§ Work task: Please reproduce the records exactly, leaving out any pictures.

Collected data:
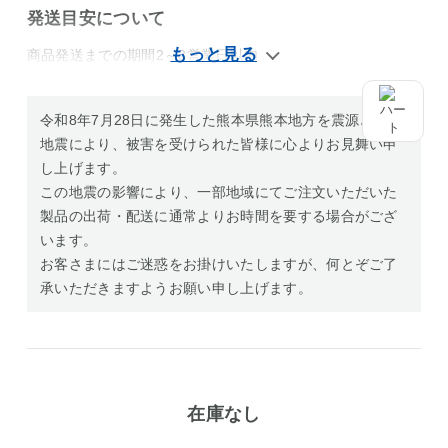
発送目安について
商品発送までの期間2～3営業日以内
令和8年7月28日に発生した熊本県熊本地方を震源とする
地震により、被害を受けられた皆様に心よりお見舞い申
し上げます。
この地震の影響により、一部地域にてご注文いただいた
製品の出荷・配送に通常よりお時間を要する場合がござ
います。
お客さまにはご迷惑をお掛けいたしますが、何とぞご了
承いただきますようお願い申し上げます。
在庫なし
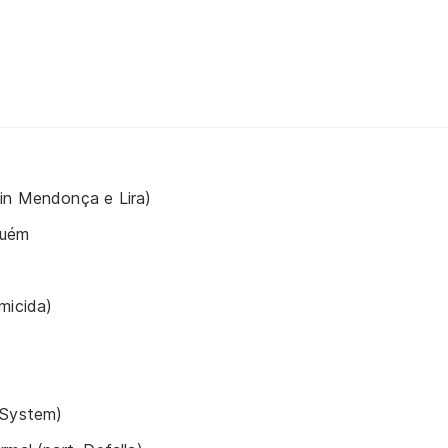
in Mendonça e Lira)
guém
micida)
aSystem)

§ Your response:
発送目安について
商品発送までの期間2～3営業日以内
令和8年7月28日に発生した熊本県熊本地方を震源とする
地震により、被害を受けられた皆様に心よりお見舞い申
し上げます。
この地震の影響により、一部地域にてご注文いただいた
製品の出荷・配送に通常よりお時間を要する場合がござ
います。
お客さまにはご迷惑をお掛けいたしますが、何とぞご了
承いただきますようお願い申し上げます。
在庫なし
in Mendonça e Lira)
guém
micida)
aSystem)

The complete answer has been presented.